To report acute and early late toxicities and early clinical outcomes following proton beam therapy (PBT) for paediatric/adolescent head and neck (HN) malignancies treated at our institute.

Material and Methods

We retrospectively analysed prospectively maintained electronic records for all patients <25 years of age treated with PBT at our institute for HN malignancies between 2018-2020. All patients were treated with pencil beam scanning PBT with daily cone-beam CT (CBCT). Toxicity was assessed weekly on treatment and then at regular follow-up and graded according to CTCAE v5. All patients had post-treatment imaging to assess response at 12 weeks and repeat imaging was performed in those with suspicion of clinical recurrence.

Results

48 patients <25 years of age were treated with PBT at our institute for HN malignancies during the study period. The median age at treatment was 14 years (range: 1-25 years). Patient, disease, and treatment characteristics are highlighted in table 1. After a median follow-up of 18 months (Range: 8-34 months), the actuarial 1-year overall survival, local control, and distant control rates for the entire cohort were 92%, 89%, and 94%, respectively. Five patients experienced an isolated local failure (3 RMS, 1 ES, and 1 other). Only 1 patient had a nodal recurrence and was surgically salvaged. Isolated distant failure was seen in 2 patients (1 RMS and 1 ES) and 1 (RMS) experienced a combined local and distant failure. A total of 5 patients had died and all of them due to their disease. For the NPC cohort the actuarial 1-year overall survival, local control, and distant control rates were 100%, 100%, and 100%.

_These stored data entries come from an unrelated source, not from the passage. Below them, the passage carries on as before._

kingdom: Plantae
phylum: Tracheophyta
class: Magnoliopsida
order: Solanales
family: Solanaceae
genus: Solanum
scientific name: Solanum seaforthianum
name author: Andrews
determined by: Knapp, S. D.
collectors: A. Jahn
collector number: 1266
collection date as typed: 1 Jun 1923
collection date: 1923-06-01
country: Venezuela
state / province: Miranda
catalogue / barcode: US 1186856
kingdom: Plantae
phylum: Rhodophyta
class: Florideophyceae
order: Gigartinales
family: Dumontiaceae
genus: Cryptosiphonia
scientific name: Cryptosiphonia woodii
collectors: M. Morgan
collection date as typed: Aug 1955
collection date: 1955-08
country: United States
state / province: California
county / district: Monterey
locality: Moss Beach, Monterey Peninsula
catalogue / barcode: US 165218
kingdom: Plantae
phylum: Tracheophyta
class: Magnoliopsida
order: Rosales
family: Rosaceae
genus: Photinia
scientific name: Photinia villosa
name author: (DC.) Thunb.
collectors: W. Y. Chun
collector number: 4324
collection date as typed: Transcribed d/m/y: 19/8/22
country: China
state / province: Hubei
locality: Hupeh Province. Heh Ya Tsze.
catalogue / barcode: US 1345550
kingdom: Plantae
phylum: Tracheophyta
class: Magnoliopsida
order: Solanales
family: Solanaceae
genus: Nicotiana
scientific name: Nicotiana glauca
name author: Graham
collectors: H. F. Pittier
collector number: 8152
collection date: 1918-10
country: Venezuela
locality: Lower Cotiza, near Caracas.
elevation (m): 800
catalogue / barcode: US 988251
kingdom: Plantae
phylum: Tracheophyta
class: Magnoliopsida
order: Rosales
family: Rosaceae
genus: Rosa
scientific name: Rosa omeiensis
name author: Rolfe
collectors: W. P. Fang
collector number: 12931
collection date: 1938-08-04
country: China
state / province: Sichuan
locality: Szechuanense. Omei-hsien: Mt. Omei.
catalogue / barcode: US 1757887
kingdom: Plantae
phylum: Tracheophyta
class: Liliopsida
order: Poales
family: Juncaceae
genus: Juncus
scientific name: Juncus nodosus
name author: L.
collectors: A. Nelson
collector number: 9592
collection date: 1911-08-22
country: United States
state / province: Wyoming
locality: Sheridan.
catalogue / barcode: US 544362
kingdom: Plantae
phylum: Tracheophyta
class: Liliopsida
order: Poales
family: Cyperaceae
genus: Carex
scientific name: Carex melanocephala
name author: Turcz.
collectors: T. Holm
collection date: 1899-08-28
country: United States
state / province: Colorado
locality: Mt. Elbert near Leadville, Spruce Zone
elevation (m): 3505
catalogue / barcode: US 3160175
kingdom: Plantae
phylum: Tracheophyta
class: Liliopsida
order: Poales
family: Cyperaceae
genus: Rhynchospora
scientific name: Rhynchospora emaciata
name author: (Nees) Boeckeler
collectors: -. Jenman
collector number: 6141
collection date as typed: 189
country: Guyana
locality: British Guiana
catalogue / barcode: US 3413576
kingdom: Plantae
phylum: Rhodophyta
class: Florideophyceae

Grade 2 or worse acute skin and mucosal toxicities were seen in 81% (grade 3- 6%) and 60% (Grade 3- 17%) patients respectively. Acute grade 2 or worse dysphagia rates were 50% (Grade 3 - 10%). Weight loss >5% was seen in 17% of patients. Approximately half of the patients (54%) had a prophylactic feeding tube put in prior to PBT and 6% required reactive tube placement due to weight loss. Weight loss did not correlate with prophylactic tube placement in this cohort (p=0.22).

None of the patients experienced any grade 2 or worse late skin toxicity. Grade 2 or worse late xerostomia rates were 10% and Grade 3 dysphagia rates were 2% (feeding tube dependence). Other late toxicities (Grade 3) included hypothyroidism (6%), pituitary insufficiency (4%), neurocognitive deficits (2%), vision loss (2%), and hearing loss (6%). Acute and late toxicities are highlighted in table 2.

Conclusion

Pencil beam scanning PBT with daily CBCT is associated with excellent local control rates and low rates of acute and early late toxicities similar to historical controls. Longer follow-up is required to determine ongoing disease response and evolving late toxicities.